GIVEN PASSAGE ▸

Images of young Palestinians involved in the troubles in Jenin were a reminder that in urban wars children are on the streets, on the frontline. A childhood lived in such intensely dramatic times fast makes them grow old beyond their years. It will also mark them for life. My own involvement was no less intense for being on the wrong side of history and the scar it has left is all the deeper as the cause behind it is impossible to claim with pride. Wrong place, wrong time, wrong fight.

Later in Paris in 1968, my political involvement was at least on the progressive side of history. I embraced the hopes and aspirations of many of my generation who campaigned for a more equitable, more open society. This inevitably brought young French people into conflict with de Gaulle-era France, a sclerotic, morally repressive society.

DATA LINES ▸
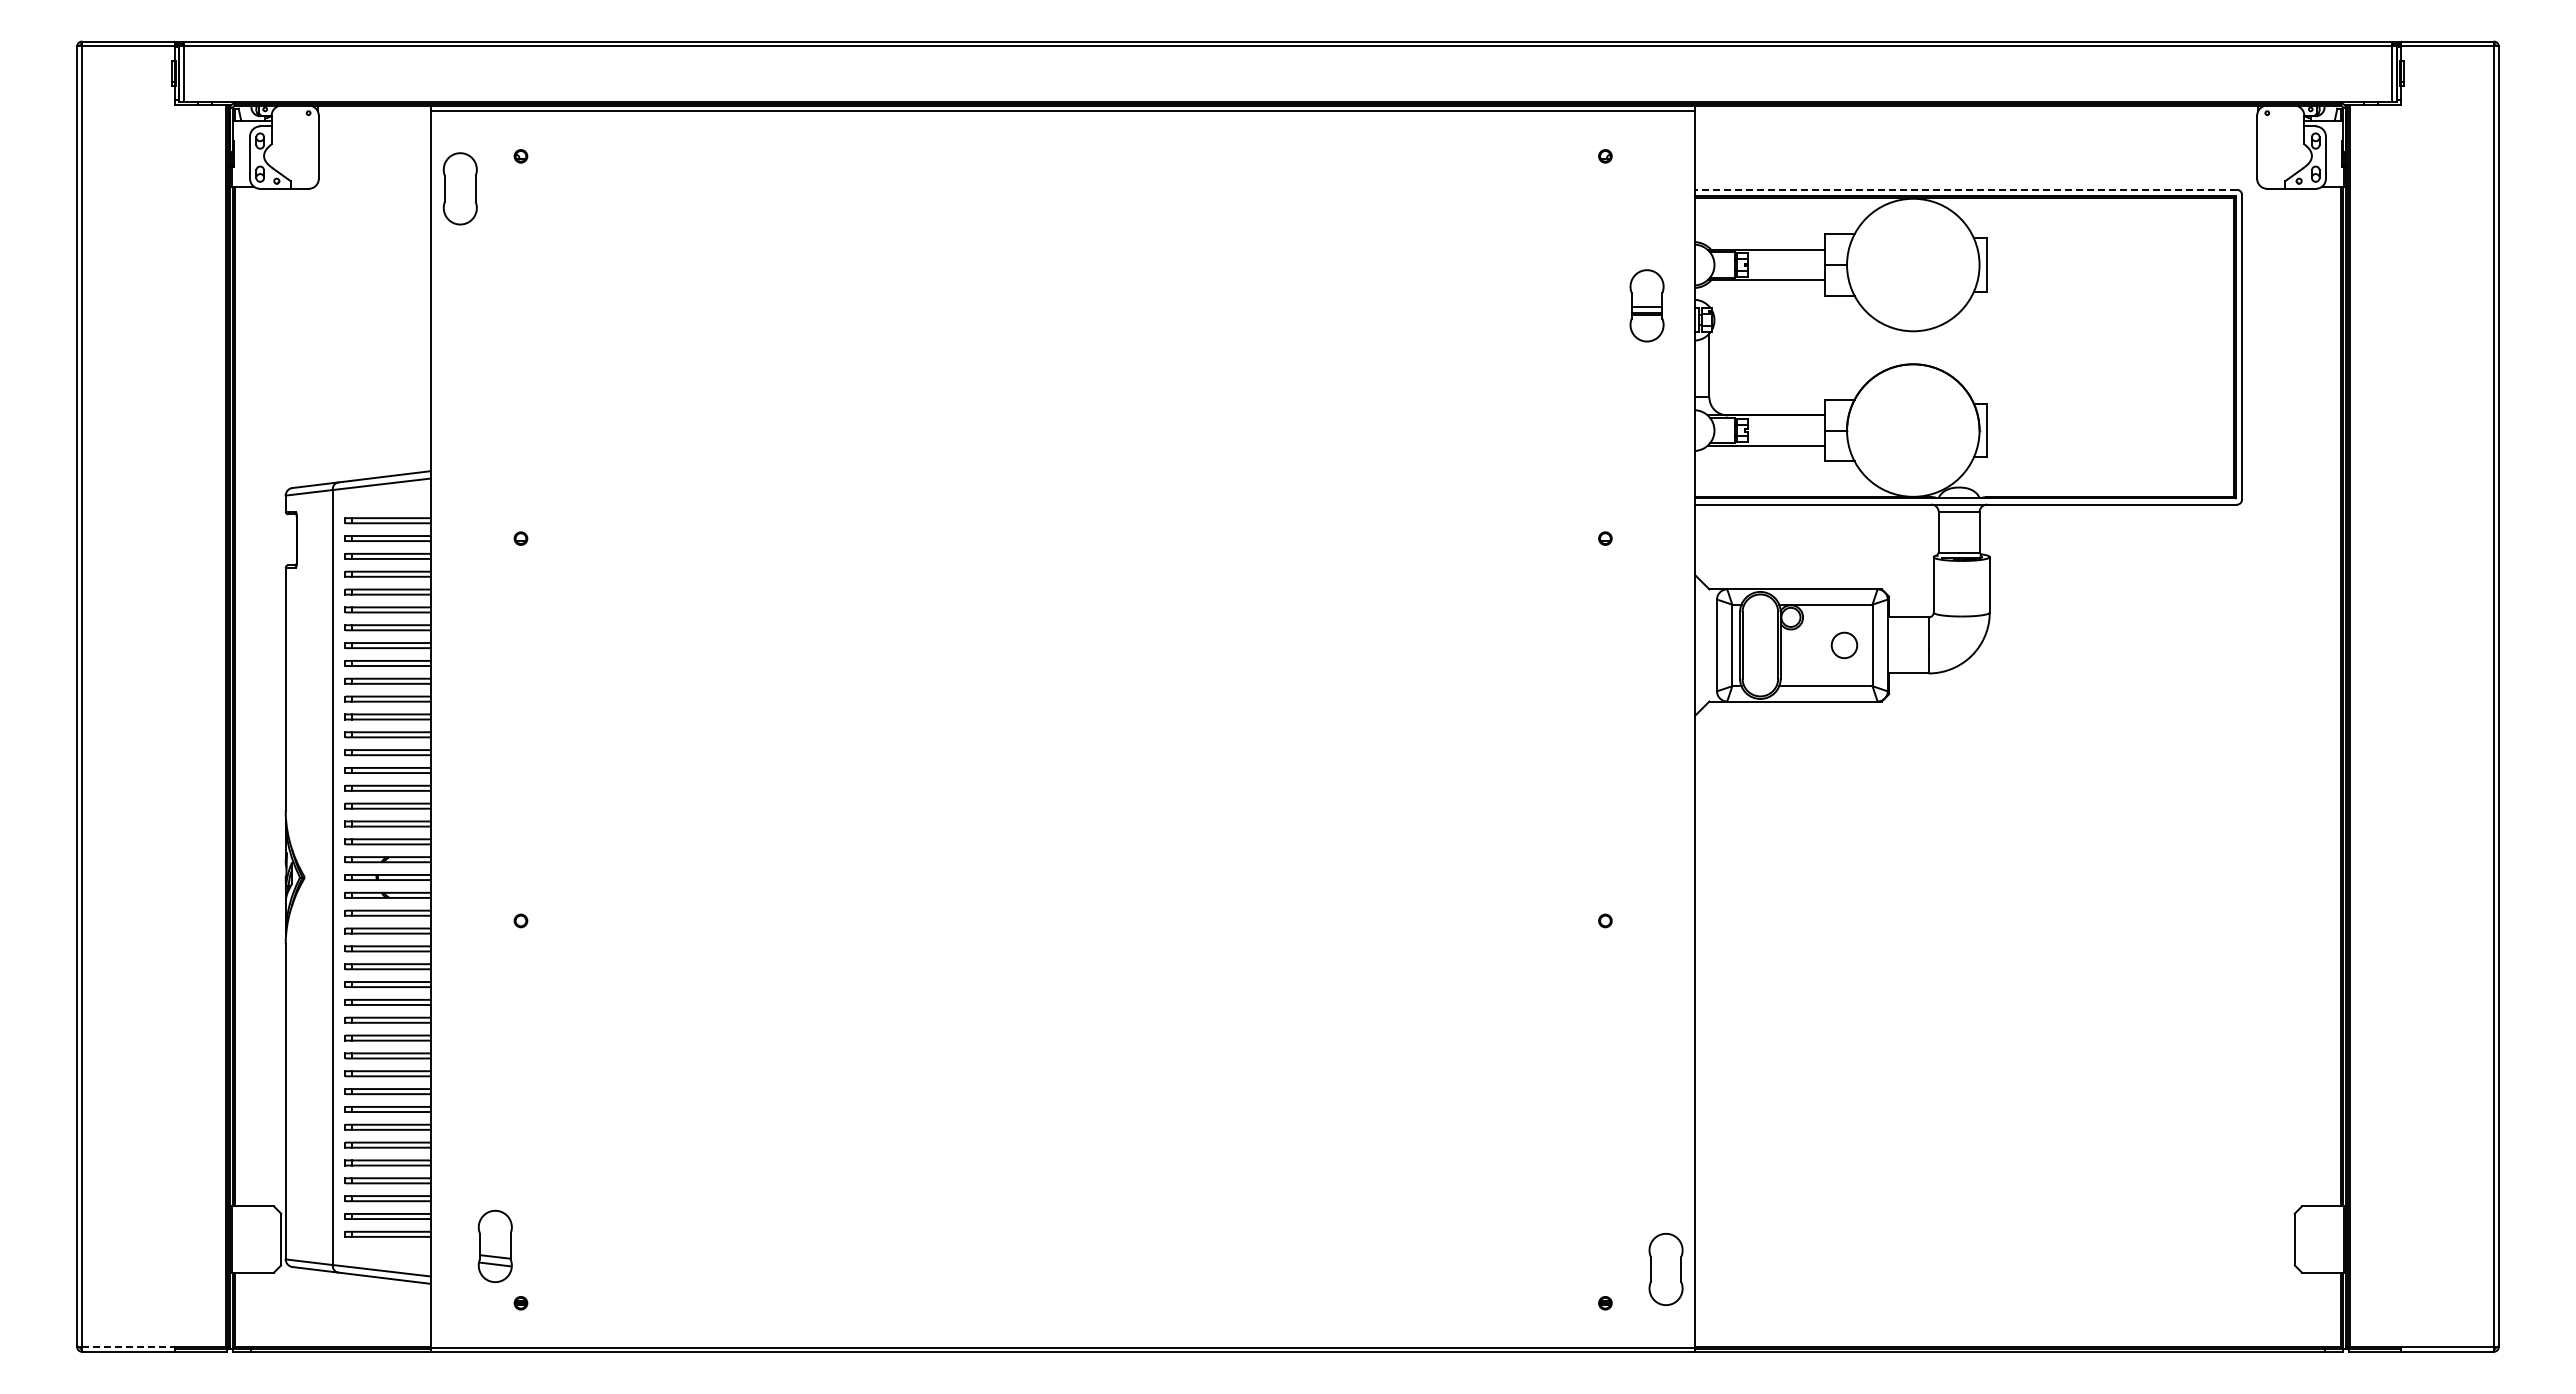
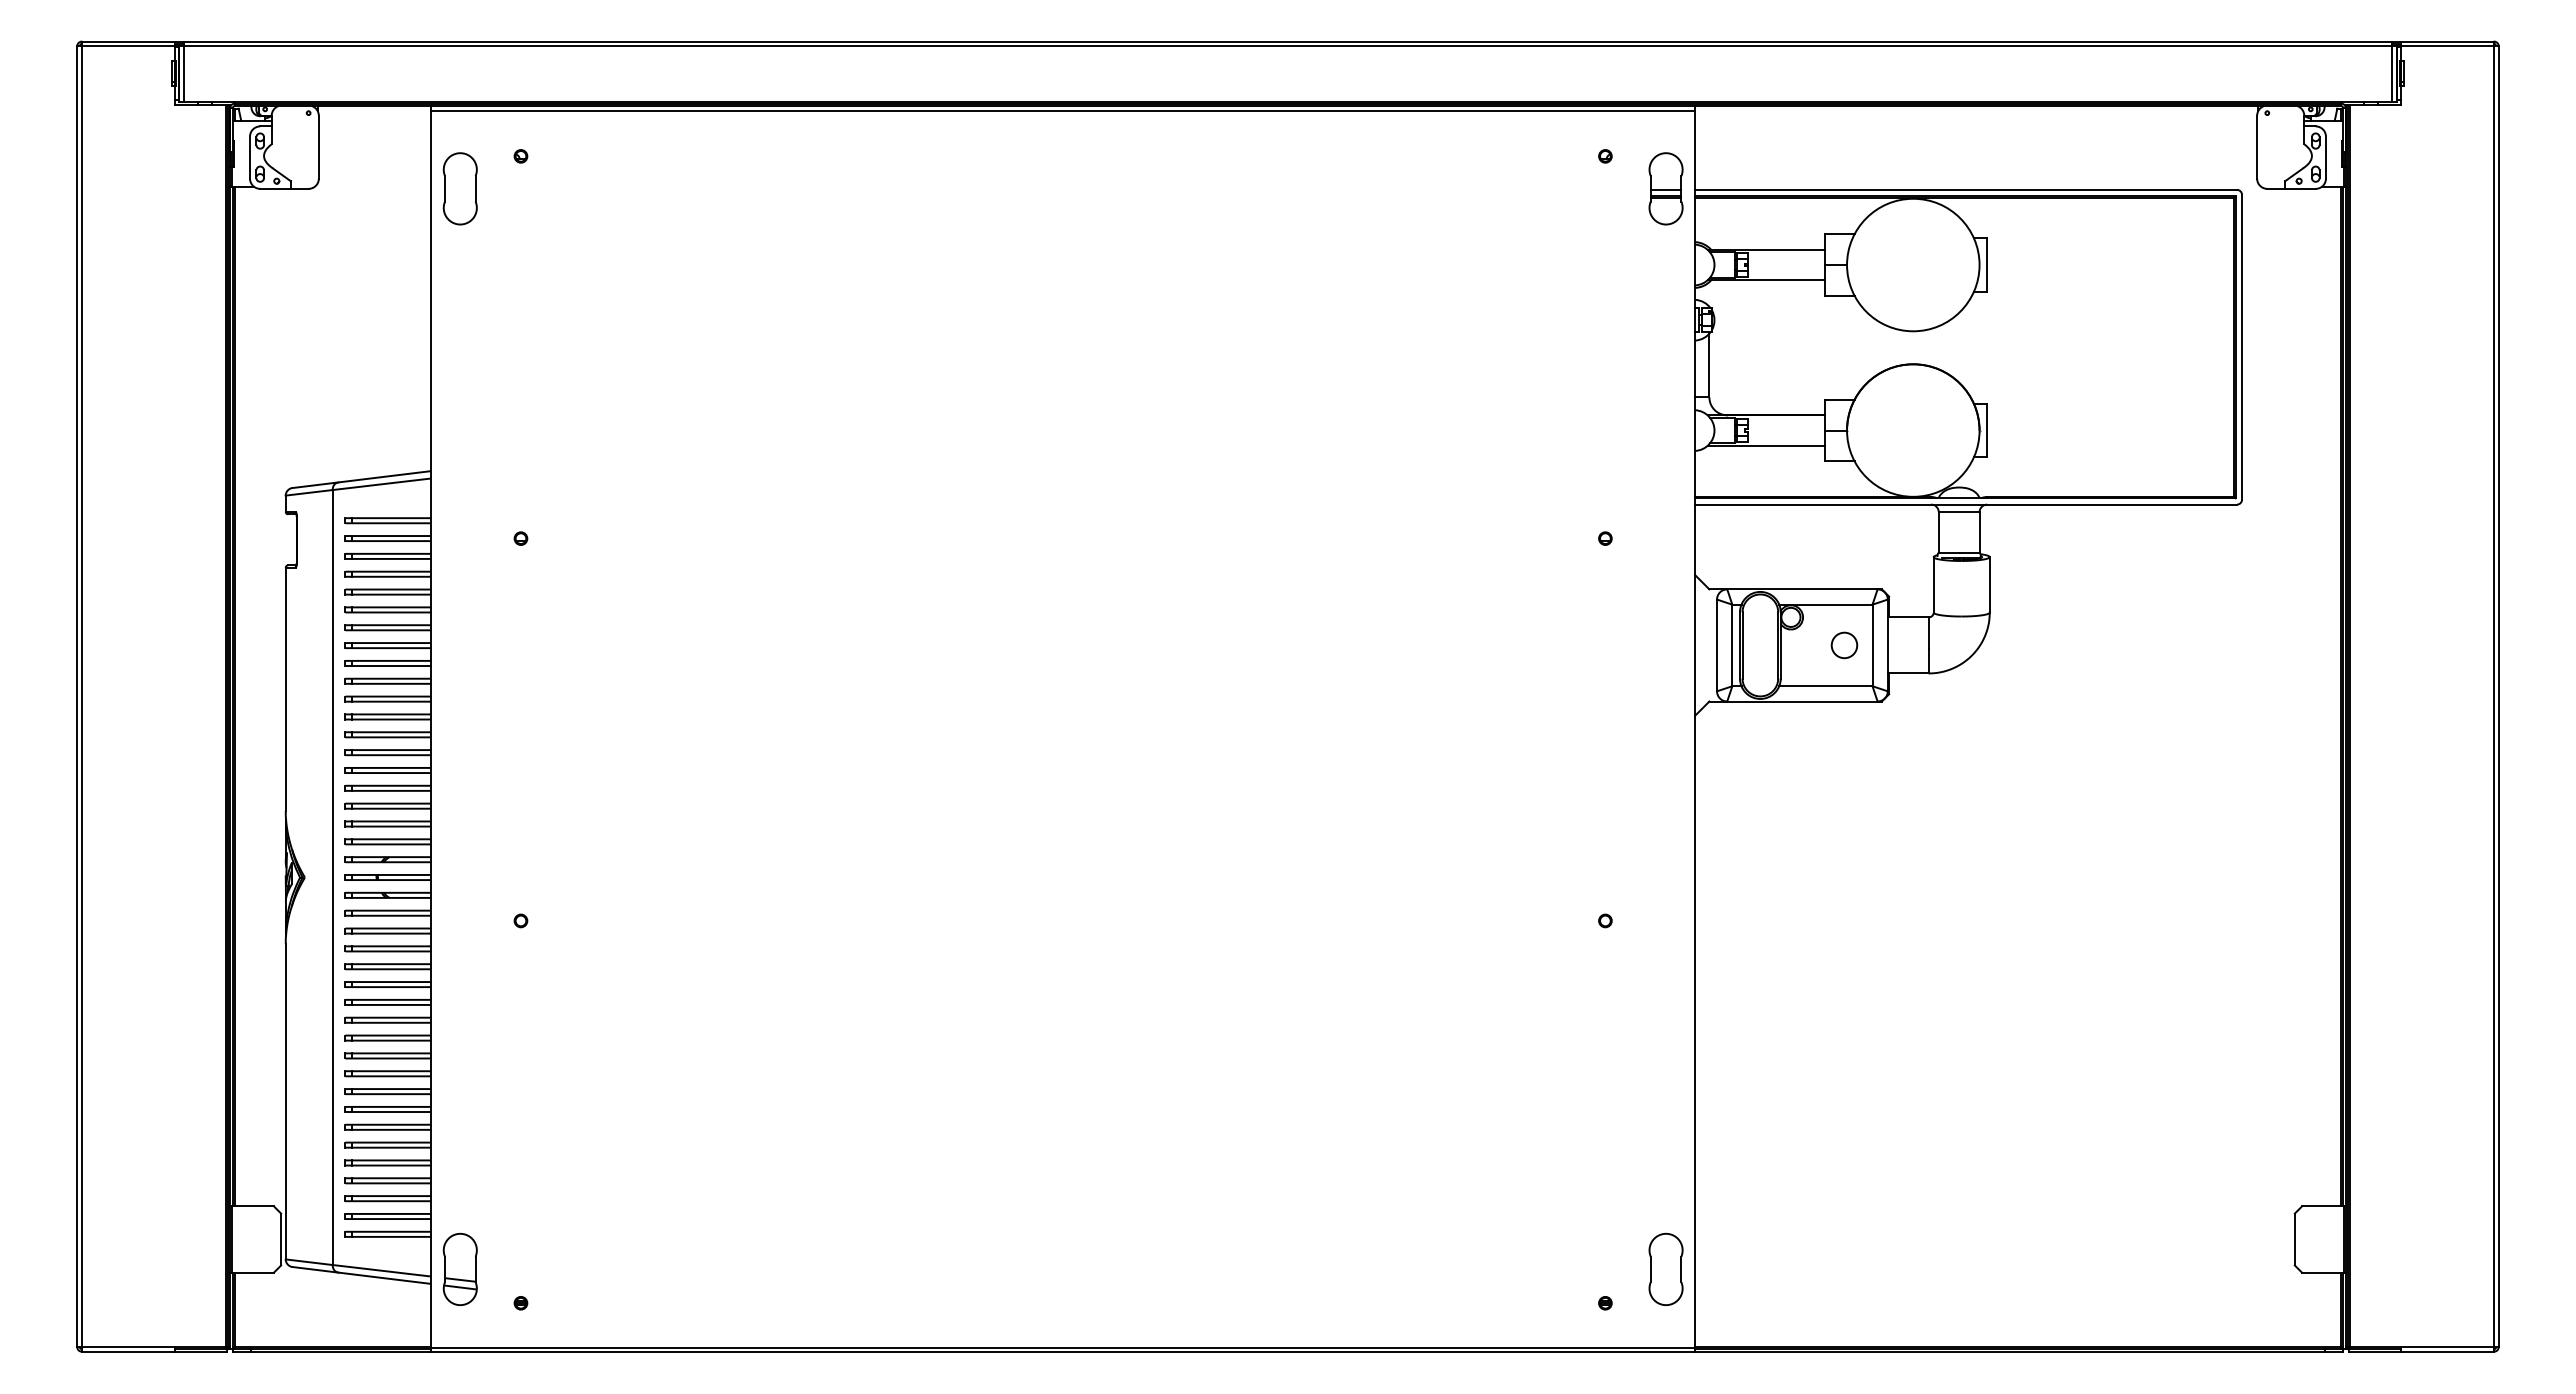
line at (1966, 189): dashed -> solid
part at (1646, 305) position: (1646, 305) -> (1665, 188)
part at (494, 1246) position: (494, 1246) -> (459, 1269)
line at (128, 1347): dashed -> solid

TASK PROMPT ▸ Reproduce the passage on youth and political involvement word for word, starting at "Images of young" and ending after "morally repressive society.".

SOLVED PROBLEM ▸
Images of young Palestinians involved in the troubles in Jenin were a reminder that in urban wars children are on the streets, on the frontline. A childhood lived in such intensely dramatic times fast makes them grow old beyond their years. It will also mark them for life. My own involvement was no less intense for being on the wrong side of history and the scar it has left is all the deeper as the cause behind it is impossible to claim with pride. Wrong place, wrong time, wrong fight.

Later in Paris in 1968, my political involvement was at least on the progressive side of history. I embraced the hopes and aspirations of many of my generation who campaigned for a more equitable, more open society. This inevitably brought young French people into conflict with de Gaulle-era France, a sclerotic, morally repressive society.